Jim French had competed in 10 stakes in over four months. Now he arrived in Kentucky to race in the Kentucky Derby. In the Derby, he was a fast-closing second to Canonero II, beating Bold Reason. In Canonero II's track record-breaking Preakness Stakes, Jim French was third. In the Belmont Stakes, he again came on fast to take second to Pass Catcher.

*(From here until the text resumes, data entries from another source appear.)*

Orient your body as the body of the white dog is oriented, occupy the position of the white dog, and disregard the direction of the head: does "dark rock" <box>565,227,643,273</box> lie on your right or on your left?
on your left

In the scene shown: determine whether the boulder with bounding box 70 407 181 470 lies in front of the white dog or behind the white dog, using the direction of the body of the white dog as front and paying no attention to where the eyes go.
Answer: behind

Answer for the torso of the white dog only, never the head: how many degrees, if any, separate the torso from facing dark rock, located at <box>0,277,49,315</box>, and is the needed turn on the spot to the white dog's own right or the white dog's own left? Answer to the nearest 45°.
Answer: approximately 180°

Campo entered Jim French in the Arlington Classic (then called the Pontiac Grand Prix), where he was fourth. Three weeks later, again shipped to California, he placed in the Hollywood Derby, losing to Bold Reason, who carried thirteen fewer pounds. One week later in New York, Jim French won the Dwyer Stakes, giving away 12 to 15 pounds to the rest of the field. In this time span, he was never less than fourth (not counting one disqualification). He ran at 10 tracks in six states and flew across the country four times. Four weeks later, he was ninth in the Monmouth Handicap (now called the Philip H. Iselin Stakes). After the race, he was found to have a spur in his right knee. Rumors flew that Jim French had "been got to." His owner claimed the horse had lost by "a nefarious act."

Jim French went to Saratoga Springs, New York, for the Travers Stakes. Before he could race, he was impounded by the Saratoga County sheriff's office, and his entry was refused by the track's stewards. State steward Francis P. Dunne called it "...the most complex racing situation I've ever encountered." Jim French seemed to be owned by two people: Frank Caldwell and Etta Sarant. Caldwell proclaimed early in August 1971 that he had sold a 70% interest in the horse to Mrs. George Sarant, wife of a Long Island automobile dealer. Jim French ran in the name of Etta Sarant at Monmouth, where he finished ninth in the $100,000 Monmouth Invitational, but when he was shipped back to Saratoga it was revealed by New York racing officials that Mrs. Sarant did not have a New York owner's license. Campo said at the time that the Sarants, after only a few weeks of ownership, had let their 70% go to Fred R. Cole, a construction executive from Long Island. Cole wired the NYRA stewards on the eve of the Travers in an attempt to satisfy them of the legitimacy of his ownership of the horse and his eligibility to run Travers Stakes the next day. However, the appeal to the stewards was too late as entries for the Travers had closed the morning prior. When Caldwell took out a bank loan from the Citizens National Bank, he stated that he was the sole owner. The bank advanced him $130,000. A director of the bank, Leslie Combs II, was also assured that Jim French would stand at his Spendthrift Farm in Lexington, Kentucky, when his racing days were over. Citizens Bank discovered that the horse's true owner was R. Robert LiButti (also known as Robert Presti). LiButti had been barred from racing in 1968.

==Stud record==
Having missed the Travers, Jim French was sold to art dealer Daniel Wildenstein for $1 million and retired to Haras de la Verrerie in France. Not proving successful at stud (although he sired Jimka, dam to Jim And Tonic, one of only ten horses ever selected for the French Horse Racing Hall of Fame), he then went to Japan in 1979.

Jim French, called a "road warrior" by Steve Haskin of The Blood-Horse magazine, died in 1992.